Would you use it if you knew you’d be alone? Would you if you knew you wouldn’t be? Or are you just going to stand there hopping up and down like a fool while there’s a perfectly good toilet with no one using it.
For many people who are transitioning to a new sex or simply don’t identify with the typical image of a man or a woman, what is the most automatic part of most people’s day can become the most complicated. One group aims to open the last door to gender and sexual equality, and it’s a bathroom stall.
“Toilet Theater” was a day-long social experiment posed by Genderqueer Chicago (GqC) to their friends and blog readers on Sept. 19 asking people to examine the functions of our gendered public spaces by using the opposite sex’s bathroom.
Co-founder of GqC Peter Noble, 26, of Rogers Park is female-born and goes by he. He says that while the theater was mostly subdued, the most important result was the thinking it sparked in the minds of those who participated.
“Most people didn’t have any incident at all or didn’t even encounter other people during their visit but it facilitated a conversation about feeling uncomfortable in a space that was designated for one gender or another. Feeling that titillating fear or heart racing that nobody who hadn’t experienced that before knew was something that some people experience on a daily basis.”
Just as there are many kinds of personal identity, there are several flavors of gender identity and not many of them fit neatly in to the box of a cartoon human with or without a little skirt. While most people might be familiar with “queer” as a term for people with alternative sexualities, “genderqueer” refers to an individual who, regardless of sexual orientation, may not subscribe to the typical presentation of male or female.
Kate Sosin, 24, of Edgewater and the other founder of GqC, described the dilemma, “I try to imagine if every time I went to use a public bathroom I was stopped or questioned. Think about how many times if you’re out how many times you use the bathroom. That’s a lot of times. We get stories all the time from people who are questioned or accosted. I think it’s a rather big problem.”
“It’s obviously enough of a problem that our new building has two gender-neutral, single stall restrooms for those who are not comfortable in a gendered space,” said Danny Kopelson, director of communications for The Center on Halsted, an LGBT resource and community center in Lakeview. “Many of us are still questioning ourselves here.”

■ Extracted information
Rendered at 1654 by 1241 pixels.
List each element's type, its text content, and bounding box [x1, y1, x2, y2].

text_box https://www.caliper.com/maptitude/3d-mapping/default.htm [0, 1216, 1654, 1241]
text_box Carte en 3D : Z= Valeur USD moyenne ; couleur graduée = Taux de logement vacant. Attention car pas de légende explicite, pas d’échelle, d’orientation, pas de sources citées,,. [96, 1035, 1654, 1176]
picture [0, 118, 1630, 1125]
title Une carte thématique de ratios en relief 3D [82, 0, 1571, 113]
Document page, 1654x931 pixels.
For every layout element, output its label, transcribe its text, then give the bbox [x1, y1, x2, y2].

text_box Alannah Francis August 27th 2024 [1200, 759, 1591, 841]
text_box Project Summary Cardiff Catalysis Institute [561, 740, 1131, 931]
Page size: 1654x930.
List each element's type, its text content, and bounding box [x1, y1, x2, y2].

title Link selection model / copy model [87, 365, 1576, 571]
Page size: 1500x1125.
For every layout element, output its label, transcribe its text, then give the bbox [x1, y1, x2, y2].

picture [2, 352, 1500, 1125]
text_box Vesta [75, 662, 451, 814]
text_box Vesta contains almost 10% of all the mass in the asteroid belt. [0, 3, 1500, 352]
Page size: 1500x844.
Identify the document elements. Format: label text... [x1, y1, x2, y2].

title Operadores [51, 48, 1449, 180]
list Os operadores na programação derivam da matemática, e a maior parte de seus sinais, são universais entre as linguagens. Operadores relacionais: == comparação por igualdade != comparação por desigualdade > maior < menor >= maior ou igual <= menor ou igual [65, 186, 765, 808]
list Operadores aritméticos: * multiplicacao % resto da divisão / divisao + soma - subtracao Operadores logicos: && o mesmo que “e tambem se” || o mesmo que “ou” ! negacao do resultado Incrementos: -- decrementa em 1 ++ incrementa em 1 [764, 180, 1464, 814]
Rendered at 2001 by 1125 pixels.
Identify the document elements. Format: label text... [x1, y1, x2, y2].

■ Set problem
Decide whether each statement agrees with the article on the Toilet Theater experiment, answering yes or no and quoting the deciding words of the article: (a) Toilet Theater ran for a full week. (b) Peter Noble is one of the founders of Genderqueer Chicago. (c) The new building of The Center on Halsted has two gender-neutral, single stall restrooms.

■ Expected answer
(a) No: "a day-long social experiment"
(b) Yes: "Co-founder of GqC Peter Noble"
(c) Yes: "our new building has two gender-neutral, single stall restrooms"